Botulinum Toxins are produced by the bacteria Clostridium botulinum under anaerobic conditions. The bacteria colonize in the gastrointestinal tract. Clostridium botulinum is divided into seven strains (A-G) based on weight. Botulinum toxins are some of the most lethal known toxins. The toxin blocks the nerve's ability to release acetylcholine, the component that relays signals from the nervous system to muscles. The result is paralysis. One gram of crystalline toxin, when properly disseminated, could kill 1 million people. As a liquid solution, botulinum is colorless, odorless, and tasteless. It is inactivated by heat. Unlike Clostridium tetani (tetanus), botulinum poisoning is rare in nature and the general population is not vaccinated against it. The Center for Disease Control (CDC) labels botulinum toxin as a Category A biological weapons agent.
History of Botulinum toxins
During the 19th century, it was believed that botulinum toxins developed from eating rotten sausages; the term "botulism" or the Latin botulus means "black sausage." Clostridium botulinum was first isolated by Belgian microbiologist Emile P Van Ermengen in 1897. Musicians in a brass band developed double vision and muscle paralysis after sharing a meal of pickled ham. Ermengen found the bacteria in both the pickled ham and post-mortem victims.
Botulinum toxins were first used as a treatment for strabismus, the lack of coordination of the eyes, by ophthalmologist Dr. Alan Scott. In 1989, this treatment was approved by the US Food and Drug Administration (FDA) for strabismus, blepharospasm, and hemifacial spasms. Medical studies have also shown that botulinum toxins A and B effectively treat migraines, excessive sweating, and muscle pains as well. The toxin is also a popular agent for its cosmetic uses.
Botulinum toxins as a Biological Weapon
Botulinum toxins have been developed into biological weapons agents for its extreme potency and lethality. In 1939, Sir Frederick Banting included botulinum toxins in the Canadian biological weapons arsenal. The agent was known as Agent X to the allies. It proved unstable and difficult to mass produce. 7 pounds of the biological agent was produced, but US field tests at Horn Island proved the agent to be a failure.
During World War II, the US feared that Germany had developed botulinum for battlefield use. Intelligence information indicated that the Germans were attempting to develop botulinum toxin as a cross-channel weapon to be used against invasion forces. The US manufactured more than 1 million doses of the botulinum vaccine for troop preparing for the D-Day landings. In the spring of 1942, there was speculation that the assassination of Reinhard Heydrich in Prague by Czech Patriots may have involved a bomb laced with botulinum toxins.

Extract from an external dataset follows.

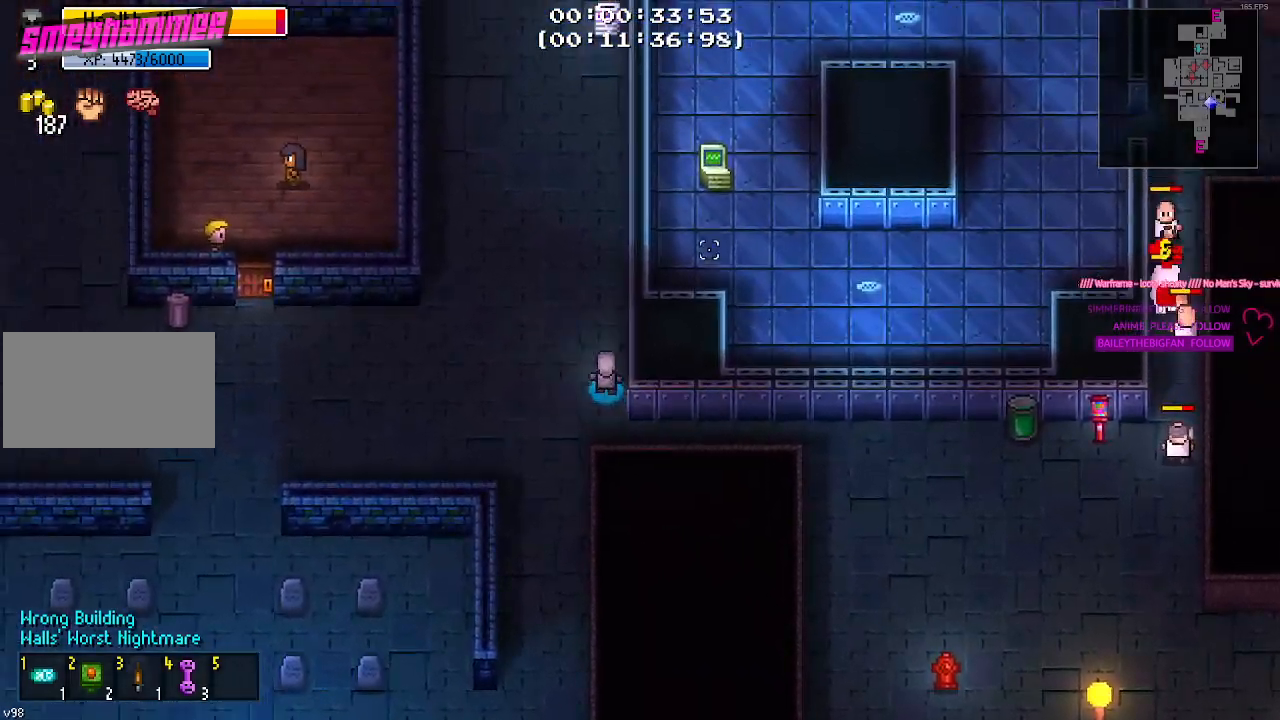
{"keys": ["w"], "mouse": [], "mouse_move": "up-left", "events": []}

The United States eliminated its stockpile of botulinum toxins when it destroyed its biological weapons program between May 1971 and May 1972.
The Japanese biological weapons program, Unit 731, fed Clostridium botulinum cultures to prisoners of war at their facilities in Manchuria, China, to observe the lethal effect of the toxin. The South African biological weapons project, Project Coast (1981-1994), developed botulinum toxins as a possible biological agent under the direction of Colonel Wouter Basson. Although Project Coast was terminated, speculations arose that members of Project Coast may have sold biological weapons expertise and technology to rogue states such as Libya.
The Soviet Union experimented extensively with Clostridium botulinum, and it was one of several agents tested at the Aralsk-7 facilities situated on the Aral Sea on Vozrozhdeniye Island. Reports suggested that the Soviet biological weapons program, Biopreparat, attempted to splice the botulinum toxin gene into other bacteria. After the collapse of the Soviet Union, it was reported that four countries the US labels as 'state sponsors of terror,' North Korea, Iraq, Iran, and Syria, developed botulinum toxins as possible biological weapons agents.
In August 1991, Iraq informed the United Nations Special Commission Team 7 of its research, development, and field testing of botulinum toxins as a weapon. Following this voluntary admission, the 1995 defection and debriefing of a key Iraqi official provided western intelligence experts with evidence of 100 R400 bombs and 13 Al Hussein SCUDS that were loaded with 19,000 liters of concentrated botulinum toxins. They were deployed in January 1991 in four different locations.
In the 1990s, the Aum Shinrikyo cult in Japan attempted three times to use aerosolized botulinum toxins as a weapon of terror. They obtained the Clostridium botulinum bacteria from soil samples from northern Japan. In 1995, authorities arrested a man suspected of possessing botulinum toxins as he crossed the US-Canadian border. The man also possessed quantities of ricin, weapons, 20,000 rounds of ammunition, and $89,000. As he awaited trial, he hung himself in jail.
Despite skepticism that botulinum poison could be concentrated, stabilized, and aerosolized to make an effective military weapon against a specific enemy target, a botulinum attack against civilian targets may prove disturbingly effective. An aerosol release of botulinum toxins from a single point can kill or incapacitate 10% to 0.5 miles downwind of the release.